§ **Instruction**:
Count the lines in the records below that contain the word "Aggravated". Give only the number.

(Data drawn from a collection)
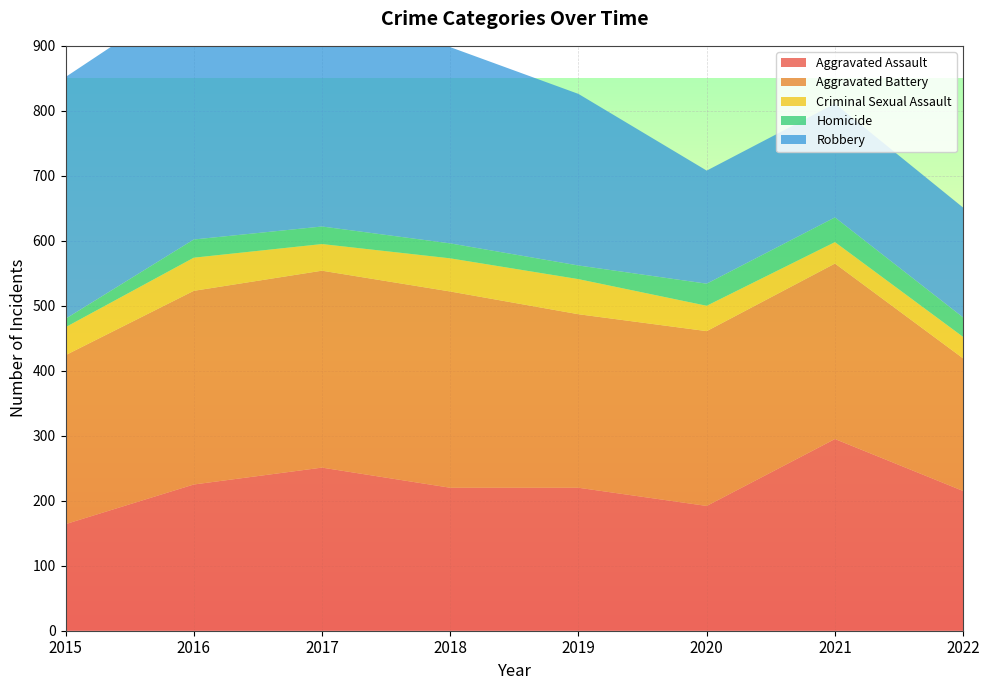

Reading left to right, extract all data points from this chart.

Aggravated Assault: 164	225	251	220	220	192	295	215
Aggravated Battery: 260	298	303	302	267	269	270	204
Criminal Sexual Assault: 43	51	41	51	54	39	33	33
Homicide: 13	28	27	23	21	34	38	30
Robbery: 372	381	356	302	264	174	175	169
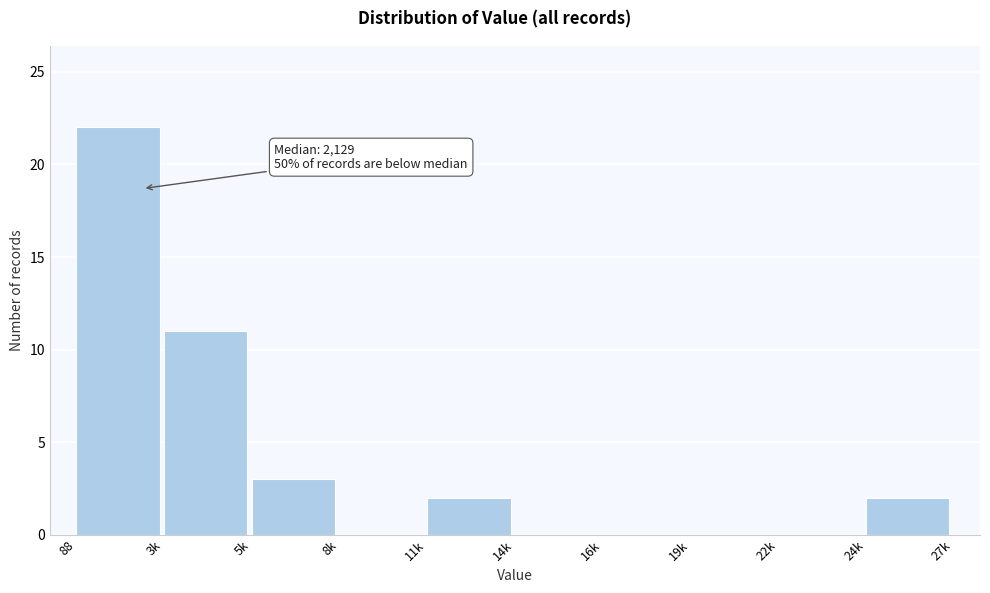

Reading left to right, list all the values displayed in this chart.

88=22	3k=11	5k=3	8k=0	11k=2	14k=0	16k=0	19k=0	22k=0	24k=2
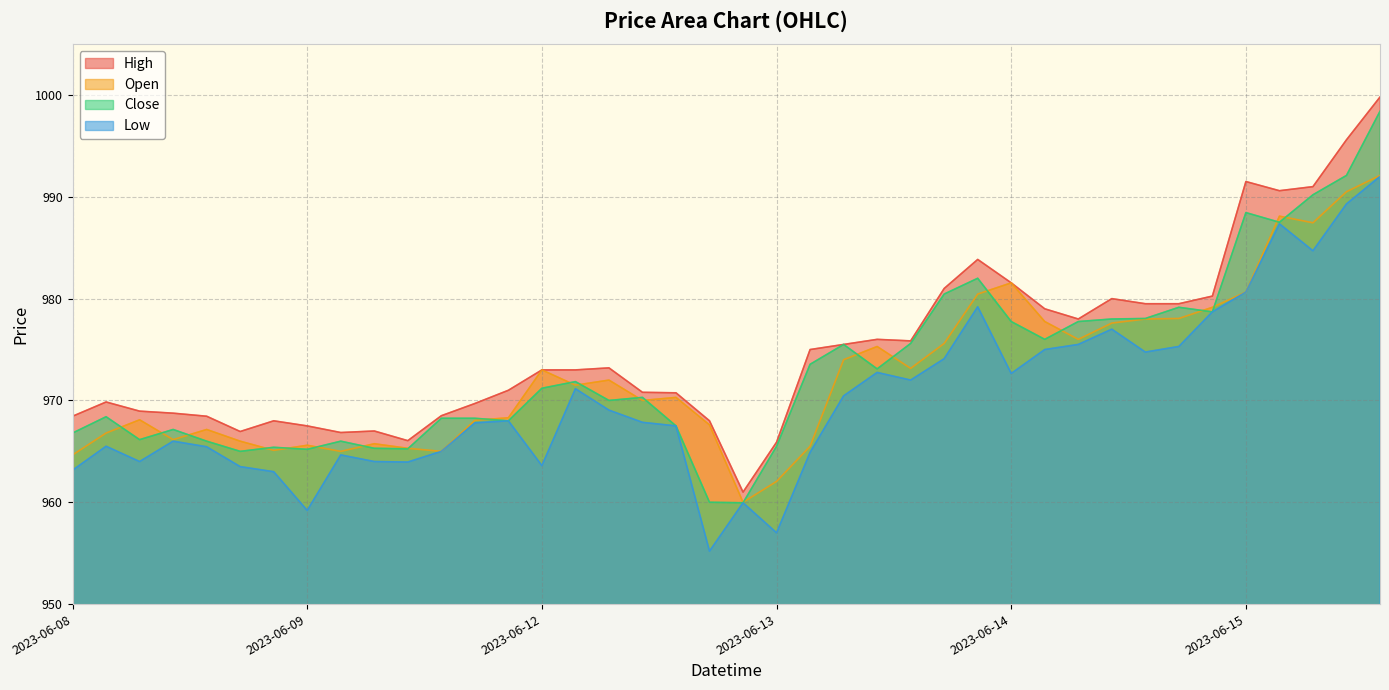

Reading left to right, list all the values displayed in this chart.

High: 968.5	969.9	969.0	968.8	968.5	967.0	968.0	967.5	966.9	967.0	966.0	968.5	969.7	971.0	973.0	973.0	973.2	970.8	970.8	968.0	961.0	965.9	975.0	975.5	976.0	975.9	981.0	983.9	981.5	979.0	978.0	980.0	979.5	979.5	980.2	991.5	990.6	991.0	995.6	999.8
Open: 964.6	966.8	968.1	966.1	967.1	966.0	965.1	965.6	965.0	965.8	965.3	965.0	968.0	968.3	973.0	971.5	972.0	970.0	970.3	967.6	960.0	962.0	965.5	974.0	975.3	973.1	975.6	980.5	981.5	977.8	976.0	977.6	978.0	978.0	979.1	980.6	988.1	987.5	990.5	992.1
Close: 966.8	968.4	966.1	967.1	966.0	965.0	965.4	965.2	966.0	965.3	965.2	968.2	968.2	968.0	971.2	971.9	970.0	970.3	967.5	960.0	960.0	965.5	973.5	975.5	973.1	975.6	980.5	982.0	977.8	976.0	977.8	978.0	978.0	979.1	978.7	988.5	987.5	990.2	992.1	998.4
Low: 963.1	965.5	964.0	966.0	965.5	963.5	963.0	959.2	964.6	964.0	964.0	965.0	967.8	968.0	963.6	971.1	969.0	967.9	967.5	955.2	960.0	957.0	964.9	970.5	972.8	972.0	974.1	979.2	972.6	975.0	975.5	977.0	974.8	975.3	978.7	980.6	987.4	984.7	989.3	992.0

§ **Response below**:
2